Logo Questions Linux Laravel Mysql Ubuntu Git Menu
 

Awk: syntax for looping over associative array

Tags:

bash

csv

zsh

awk

I'm trying to parse a file, separated by a comma (CSV file). Imagine a list of books and their authors, the second column is the author. Since the file has millions of rows (around 133M), I cannot do this with Python or Java (I mean, I can, but it takes way too long), so I decided to use bash or zsh (which is the interpreter installed in the Mac).

I need to count how many books each author has, which means, counting the occurrences of each unique value on the second column.

#!/bin/zsh

awk -v FS="," 'NR > 1 {        
  author_id = $2;              
  count[$author_id]++;         
} 
END {                            
  PROCINFO["sorted_in_place"] = 1;  
  for (author_id, count) in count; {
    printf "%d, %d\n", author_id, count;  
  }
}' "~/list_of_books_per_author.csv" | sort -nrk2,2 | head -n 10

I keep getting this error:

awk: syntax error at source line 7
 context is
      for >>>  (author_id, <<<
awk: illegal statement at source line 7
awk: illegal statement at source line 7

I'm not really aware of what I'm doing wrong now.

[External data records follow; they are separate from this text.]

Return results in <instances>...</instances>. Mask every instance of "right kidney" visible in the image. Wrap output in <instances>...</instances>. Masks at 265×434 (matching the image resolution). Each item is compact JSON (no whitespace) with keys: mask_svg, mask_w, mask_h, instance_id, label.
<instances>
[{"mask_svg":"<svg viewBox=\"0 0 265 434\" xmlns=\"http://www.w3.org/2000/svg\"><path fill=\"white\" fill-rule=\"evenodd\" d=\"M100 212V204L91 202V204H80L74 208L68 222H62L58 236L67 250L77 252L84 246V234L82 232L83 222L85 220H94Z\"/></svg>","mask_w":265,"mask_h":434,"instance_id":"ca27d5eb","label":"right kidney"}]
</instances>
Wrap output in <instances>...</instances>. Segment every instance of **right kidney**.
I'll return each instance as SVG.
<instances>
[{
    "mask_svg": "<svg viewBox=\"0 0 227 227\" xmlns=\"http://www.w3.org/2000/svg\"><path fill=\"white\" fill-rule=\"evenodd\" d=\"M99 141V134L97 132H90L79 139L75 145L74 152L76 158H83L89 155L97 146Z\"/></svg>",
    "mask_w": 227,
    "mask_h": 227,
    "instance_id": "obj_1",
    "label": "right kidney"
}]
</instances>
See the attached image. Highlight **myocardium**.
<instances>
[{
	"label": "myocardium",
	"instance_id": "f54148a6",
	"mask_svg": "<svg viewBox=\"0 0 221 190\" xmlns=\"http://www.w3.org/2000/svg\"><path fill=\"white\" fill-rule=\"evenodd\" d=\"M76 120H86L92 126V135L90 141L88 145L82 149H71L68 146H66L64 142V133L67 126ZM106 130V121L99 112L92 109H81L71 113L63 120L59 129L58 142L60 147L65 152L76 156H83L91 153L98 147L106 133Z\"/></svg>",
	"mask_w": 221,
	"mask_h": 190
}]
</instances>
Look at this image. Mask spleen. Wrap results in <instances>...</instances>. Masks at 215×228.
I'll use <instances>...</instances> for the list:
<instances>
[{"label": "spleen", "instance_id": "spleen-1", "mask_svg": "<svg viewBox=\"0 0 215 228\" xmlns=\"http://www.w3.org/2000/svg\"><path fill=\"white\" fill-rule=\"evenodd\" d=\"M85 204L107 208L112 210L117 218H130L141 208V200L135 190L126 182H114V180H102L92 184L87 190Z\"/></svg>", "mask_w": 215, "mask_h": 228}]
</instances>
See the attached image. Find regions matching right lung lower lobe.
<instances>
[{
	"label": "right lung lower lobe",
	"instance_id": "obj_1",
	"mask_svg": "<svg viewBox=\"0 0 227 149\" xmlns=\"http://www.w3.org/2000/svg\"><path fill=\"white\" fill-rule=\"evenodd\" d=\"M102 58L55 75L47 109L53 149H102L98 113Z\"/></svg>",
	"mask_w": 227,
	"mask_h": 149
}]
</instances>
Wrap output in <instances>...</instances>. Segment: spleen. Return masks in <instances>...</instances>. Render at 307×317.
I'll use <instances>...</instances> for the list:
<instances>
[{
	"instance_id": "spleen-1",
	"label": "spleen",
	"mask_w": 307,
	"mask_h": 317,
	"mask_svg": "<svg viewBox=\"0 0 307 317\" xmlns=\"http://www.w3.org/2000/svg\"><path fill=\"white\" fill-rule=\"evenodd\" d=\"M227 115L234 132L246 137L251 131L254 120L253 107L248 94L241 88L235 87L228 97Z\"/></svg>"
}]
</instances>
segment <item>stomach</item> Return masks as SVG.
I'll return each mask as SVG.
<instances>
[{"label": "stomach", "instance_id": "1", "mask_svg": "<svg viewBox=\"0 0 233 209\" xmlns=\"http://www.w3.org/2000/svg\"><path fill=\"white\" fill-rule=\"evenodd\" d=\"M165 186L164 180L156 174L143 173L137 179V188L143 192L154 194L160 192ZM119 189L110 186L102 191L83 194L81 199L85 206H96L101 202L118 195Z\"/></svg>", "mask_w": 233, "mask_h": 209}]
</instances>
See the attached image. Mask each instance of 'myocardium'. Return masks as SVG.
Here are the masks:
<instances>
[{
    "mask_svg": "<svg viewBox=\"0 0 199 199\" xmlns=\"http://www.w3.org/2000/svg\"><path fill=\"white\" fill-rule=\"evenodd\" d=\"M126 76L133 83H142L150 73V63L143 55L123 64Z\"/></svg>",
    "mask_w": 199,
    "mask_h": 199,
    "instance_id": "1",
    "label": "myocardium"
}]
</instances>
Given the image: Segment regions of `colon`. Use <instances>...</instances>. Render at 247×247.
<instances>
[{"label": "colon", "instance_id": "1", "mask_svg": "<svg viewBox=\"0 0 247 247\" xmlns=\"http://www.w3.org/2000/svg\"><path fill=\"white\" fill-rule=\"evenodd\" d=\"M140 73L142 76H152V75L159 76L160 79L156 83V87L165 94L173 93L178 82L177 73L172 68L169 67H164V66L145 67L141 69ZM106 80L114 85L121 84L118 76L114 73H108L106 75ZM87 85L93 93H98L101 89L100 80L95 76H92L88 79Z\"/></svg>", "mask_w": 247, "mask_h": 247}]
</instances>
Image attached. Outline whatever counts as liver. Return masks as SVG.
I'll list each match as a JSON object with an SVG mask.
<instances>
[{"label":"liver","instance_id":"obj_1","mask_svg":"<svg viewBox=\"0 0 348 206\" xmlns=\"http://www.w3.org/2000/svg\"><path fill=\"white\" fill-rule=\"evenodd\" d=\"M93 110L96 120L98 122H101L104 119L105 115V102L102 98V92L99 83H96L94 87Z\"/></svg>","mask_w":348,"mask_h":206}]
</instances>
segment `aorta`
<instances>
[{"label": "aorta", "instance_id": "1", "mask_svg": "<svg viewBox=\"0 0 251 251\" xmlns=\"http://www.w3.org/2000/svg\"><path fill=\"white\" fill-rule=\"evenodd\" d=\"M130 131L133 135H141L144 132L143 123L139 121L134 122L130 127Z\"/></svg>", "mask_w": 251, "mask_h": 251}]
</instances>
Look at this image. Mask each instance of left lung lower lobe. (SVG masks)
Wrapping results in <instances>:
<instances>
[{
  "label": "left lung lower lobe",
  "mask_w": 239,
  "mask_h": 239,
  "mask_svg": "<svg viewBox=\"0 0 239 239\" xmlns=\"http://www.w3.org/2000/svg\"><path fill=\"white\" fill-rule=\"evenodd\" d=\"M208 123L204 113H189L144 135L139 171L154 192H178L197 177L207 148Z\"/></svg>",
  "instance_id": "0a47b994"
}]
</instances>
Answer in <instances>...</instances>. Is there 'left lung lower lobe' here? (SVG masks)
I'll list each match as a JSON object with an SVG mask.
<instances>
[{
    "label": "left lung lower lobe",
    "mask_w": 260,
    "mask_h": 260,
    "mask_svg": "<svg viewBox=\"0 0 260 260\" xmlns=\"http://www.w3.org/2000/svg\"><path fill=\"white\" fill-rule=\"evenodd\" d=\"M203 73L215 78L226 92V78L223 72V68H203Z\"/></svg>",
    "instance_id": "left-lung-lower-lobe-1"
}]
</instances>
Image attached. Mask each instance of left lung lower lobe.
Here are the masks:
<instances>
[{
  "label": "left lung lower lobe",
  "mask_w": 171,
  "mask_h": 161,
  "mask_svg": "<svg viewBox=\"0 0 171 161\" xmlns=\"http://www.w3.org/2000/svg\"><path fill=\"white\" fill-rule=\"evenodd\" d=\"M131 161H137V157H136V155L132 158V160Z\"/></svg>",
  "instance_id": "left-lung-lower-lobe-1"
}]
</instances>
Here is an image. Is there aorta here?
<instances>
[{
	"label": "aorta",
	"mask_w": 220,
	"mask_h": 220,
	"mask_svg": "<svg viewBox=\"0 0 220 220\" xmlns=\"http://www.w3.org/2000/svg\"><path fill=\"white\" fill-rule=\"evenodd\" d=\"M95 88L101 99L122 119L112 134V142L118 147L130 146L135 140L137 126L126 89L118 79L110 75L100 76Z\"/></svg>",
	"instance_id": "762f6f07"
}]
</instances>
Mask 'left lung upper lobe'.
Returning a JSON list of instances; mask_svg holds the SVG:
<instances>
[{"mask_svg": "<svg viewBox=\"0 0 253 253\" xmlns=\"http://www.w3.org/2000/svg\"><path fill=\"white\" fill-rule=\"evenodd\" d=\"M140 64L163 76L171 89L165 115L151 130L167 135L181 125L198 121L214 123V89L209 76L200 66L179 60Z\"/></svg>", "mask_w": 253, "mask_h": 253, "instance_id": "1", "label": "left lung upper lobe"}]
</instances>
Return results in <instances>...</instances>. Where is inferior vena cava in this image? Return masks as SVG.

How do you iterate an associative array, when you want both values, key and value?

like image 787
user3049941 Avatar asked Mar 02 '26 00:03

user3049941


2 Answers

Awk is completely its own language, and completely distinct from both Bash and Zsh (which between themselves are also two distinct, incompatible languages, though related). However, if you are learning to use the shell, you will probably also want to learn at least the basics of Awk (and sed), too.

Your attempt to loop over an associative array uses completely the wrong syntax. You want

  for (author_id in count) {
    printf "%d, %d\n", count[author_id], author_id;  
  }

Note also how there should be no semicolon before the opening brace.

I'm guessing you also meant

  count[author_id]++;

earlier in the script. ($author_id would use the integer in author_id as the index into the fields; so if author_id is 3, you were doing count[$3]++)

Depending on how complex your CSV file is, Awk may or may not be inadequate. It copes well with completely trivial CSV files, but is less ideal for complex ones with quoted literal commas and/or quoted literal newlines in the CSV data.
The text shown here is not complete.